Mit der Entscheidung von Ford hat sich alles verändert: Als erster Konkurrent gab das Unternehmen in diesem Mai eine Supercharger-Kooperation mit Tesla in Nordamerika bekannt, in der die eigenen Kunden die fremden Säulen zunächst über Adapter nutzen können und neue Elektroauto ab 2025 mit den passenden Buchsen ausgestattet werden. In rascher Folge schlossen sich weitere wichtige Hersteller in den USA an, und inzwischen hat das Supercharger-System gute Chancen, wie von Tesla vorgeschlagen ein offizieller Standard zu werden. In einem YouTube-Interview hat der Ford-Chef Jim Farley jetzt erklärt, welche Überlegungen hinter der Partnerschaft stehen.

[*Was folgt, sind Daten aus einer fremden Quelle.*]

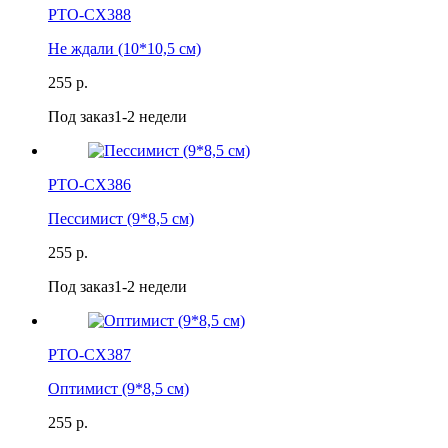
РТО-СХ388
Не ждали (10*10,5 см)
255 р.
Под заказ
1-2 недели
РТО-СХ386
Пессимист (9*8,5 см)
255 р.
Под заказ
1-2 недели
РТО-СХ387
Оптимист (9*8,5 см)
255 р.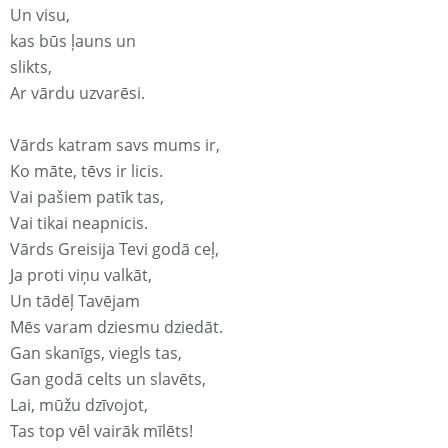
Un visu,
kas būs ļauns un
slikts,
Ar vārdu uzvarēsi.
Vārds katram savs mums ir,
Ko māte, tēvs ir licis.
Vai pašiem patīk tas,
Vai tikai neapnicis.
Vārds Greisija Tevi godā ceļ,
Ja proti viņu valkāt,
Un tādēļ Tavējam
Mēs varam dziesmu dziedāt.
Gan skanīgs, viegls tas,
Gan godā celts un slavēts,
Lai, mūžu dzīvojot,
Tas top vēl vairāk mīlēts!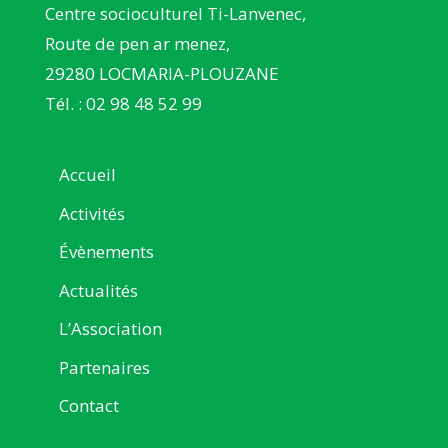
Centre socioculturel Ti-Lanvenec,
Route de pen ar menez,
29280 LOCMARIA-PLOUZANE
Tél. : 02 98 48 52 99
Accueil
Activités
Évènements
Actualités
L’Association
Partenaires
Contact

Ford mit frühem Supercharger-Interesse
Demnach fühlte Ford bei Tesla schon vor, nachdem das Unternehmen vor zwei Jahren Doug Fields zu sich zurückgeholt hatte. Der ehemalige Apple- und Tesla-Manager hatte seine Karriere bei Ford begonnen und wurde dann Chef der neuen Einheit Model e, die das Elektroauto-Geschäft umfasst. Die frühen Gespräche versandeten, berichtet der CEO von Ford in dem aktuellen Interview mit dem YouTube-Kanal The Kilowatts. Doch nach der Verabschiedung neuer US-Gesetze, die Förderung für freie Tesla-Supercharger ermöglichen, seien sie „wirklich ernsthaft“ wieder aufgenommen werden.
Die Gelegenheit für das Interview ergab sich während einer Testreise, die Farley mit dem elektrischen Pickup F-150 Lightning über 1100 Meilen in Kalifornien und Nevada absolvierte. Dabei habe er viel gelernt, erklärte der Ford-Chef. Unter anderem wolle er ab sofort nie mehr von Reichweiten-Angst sprechen und stattdessen von Ladeangst. Diese habe er unterwegs mehrfach beobachtet. Mit dem Schritt von Elektroautos von Pionieren in die Masse, wie er jetzt auch in den USA anstehe, bekomme man Kunden mit sehr wenig Wissen und habe somit „ein riesiges menschliches Problem“ zu lösen.
Wie unterschiedlich weit Tesla auf der einen Seite und andere Elektroauto-Hersteller beim Ladekomfort sind, konnte Farley an einer Station in Kalifornien sehen, an der es sowohl Supercharger als auch andere Gleichstrom-Säulen gab, berichtet er in dem Interview: Die Tesla-Fahrer hätten in ihren Autos gesessen und Videos geschaut, während die anderen draußen miteinander sprachen, um sich Tipps zu holen oder zu geben – so wie es an den Supercharger-Stationen vor einigen Jahren gewesen sei.
Nicht nur Tesla soll profitieren
Er hasse es, das zu sagen, aber eindeutig habe Tesla mit der automatischen Authentifizierung beim Einstecken die bessere Lösung, erklärte Farley weiter. Als sich die Möglichkeit bot, Supercharger für die eigenen Kunden nutzbar zu machen, habe Ford deshalb gar nicht lange nachdenken müssen. Und die Vorteile dieser Kooperation liegen nach seiner Aussage gar nicht so sehr nur auf Tesla-Seite: Wer von der reinen Elektroauto-Marke auf Ford umsteige, könne das in der Gewissheit tun, trotzdem weiter das Supercharger-Netz nutzen zu können. Und wenn Tesla-Fahrer beim schnellen Laden öfter auf Ford-Elektroautos stoßen, werde das vielleicht ihre Neugier darauf wecken.